According to MS sufferer Grainne Kelly, Gilenya has made a big difference to her. She was diagnosed with MS in August 1998 after finding that her left leg was dragging and her sight was blurring. At the time she had three children aged six, nine and 10 and was active in the local community.
Her mother also had MS and she had to use a wheelchair.
For 12½ years Ms Kelly received an injection once a week, but that resulted in severe side effects including flu-like symptoms and depression. She has been on Gilenya since March last year. Her last relapse was in February last year before she started taking the drug. Normally, she would have two to three relapses in a given year.

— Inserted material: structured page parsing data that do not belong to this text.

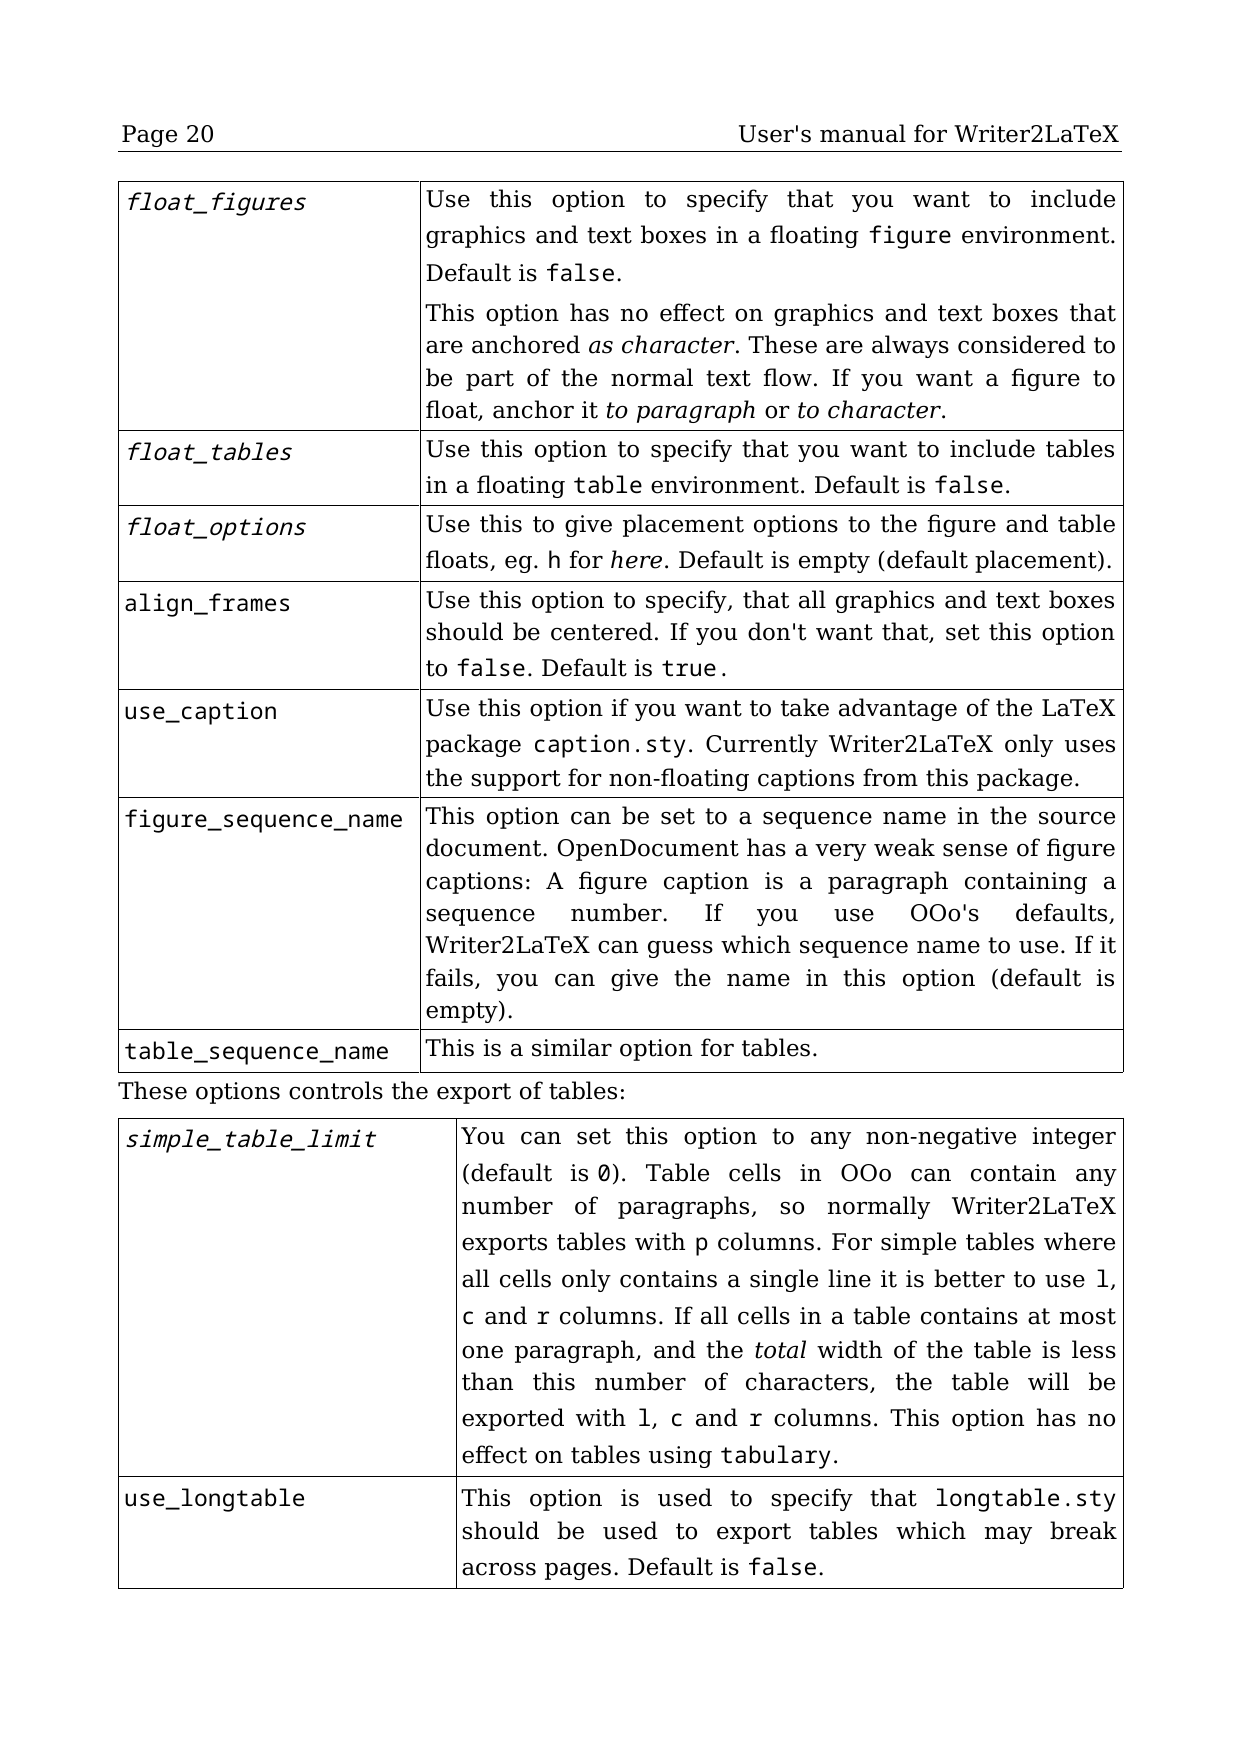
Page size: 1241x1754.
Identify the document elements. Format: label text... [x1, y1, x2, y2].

table_header Use this option to specify that you want to include graphics and text boxes in a floating figure environment. Default is false. This option has no effect on graphics and text boxes that are anchored as character. These are always considered to be part of the normal text flow. If you want a figure to float, anchor it to paragraph or to character. [421, 182, 1123, 430]
table_cell table_sequence_name [119, 1030, 419, 1072]
table_cell This option can be set to a sequence name in the source document. OpenDocument has a very weak sense of figure captions: A figure caption is a paragraph containing a sequence number. If you use OOo's defaults, Writer2LaTeX can guess which sequence name to use. If it fails, you can give the name in this option (default is empty). [421, 798, 1123, 1029]
table_cell use_longtable [119, 1477, 456, 1588]
text These options controls the export of tables: [118, 1078, 1122, 1105]
table_cell This is a similar option for tables. [421, 1030, 1123, 1072]
table_header float_figures [119, 182, 419, 430]
table_cell figure_sequence_name [119, 798, 419, 1029]
table_cell Use this to give placement options to the figure and table floats, eg. h for here. Default is empty (default placement). [421, 506, 1123, 581]
table_header simple_table_limit [119, 1119, 456, 1476]
table_cell This option is used to specify that longtable.sty should be used to export tables which may break across pages. Default is false. [457, 1477, 1123, 1588]
table_cell Use this option if you want to take advantage of the LaTeX package caption.sty. Currently Writer2LaTeX only uses the support for non-floating captions from this package. [421, 690, 1123, 797]
table_cell Use this option to specify, that all graphics and text boxes should be centered. If you don't want that, set this option to false. Default is true. [421, 582, 1123, 689]
table_cell align_frames [119, 582, 419, 689]
table_header You can set this option to any non-negative integer (default is 0). Table cells in OOo can contain any number of paragraphs, so normally Writer2LaTeX exports tables with p columns. For simple tables where all cells only contains a single line it is better to use l, c and r columns. If all cells in a table contains at most one paragraph, and the total width of the table is less than this number of characters, the table will be exported with l, c and r columns. This option has no effect on tables using tabulary. [457, 1119, 1123, 1476]
table_cell float_options [119, 506, 419, 581]
table_cell use_caption [119, 690, 419, 797]
table_cell float_tables [119, 431, 419, 505]
table_cell Use this option to specify that you want to include tables in a floating table environment. Default is false. [421, 431, 1123, 505]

“My life is not restricted except that I cannot work. I worked in shoe shops for years. When I had a relapse I would be out for 12 weeks at a time,” she said.
“I’m physically very well, but cognitively I can be quite challenged with memory. There are other people with MS who are able to work. I never look too far into the future, but I’m very happy with this drug.”
Ms Kelly’s condition is a long way removed from that of Marie Fleming and more typical of the kinds of conditions encountered by MS sufferers.
Another drug which is currently part of a clinical trial in Ireland is Daclizumab made by Abbvie, an offshoot of Abbott. It is injected under the skin and it interferes with the growth of white cells.
BG-12, developed by Biogen, is another tablet drug showing great promise. It has reduced episodes by 50 per cent. The drug also significantly reduced the frequency of new brain lesions often associated with these attacks.
Laquinimod and Teriflunomide act in a similar way while Alentzumab, a drug developed for leukaemia, is now being used as a once-a-year injection. It is an antibody against white cells that can cause the autoimmune response though it can lead to an overactive thyroid.
The end result is that doctors have been able to help patients with the relapsing-remitting form of MS which is the most common form.
Progressive stages
That is the good news, but treatments for the primary progressive and secondary progressive stages of the disease have proved to be elusive.
Primary progressive MS is when patients develop MS without going through the relapsing phases while secondary progressive MS usually occurs 10-15 years after diagnosis of relapsing-remitting MS.
“There’s been a huge dividend from the research that has been going on,” said Prof Hardiman. “The big challenge now will be to nail down the primary and secondary progressive form of MS.
“We want a drug that will turn off the neurodegeneration, but that’s the Holy Grail for all kinds of diseases.
“If we could do that, we could be well on the way to treating some of the biggest medical challenges of the 21st century.”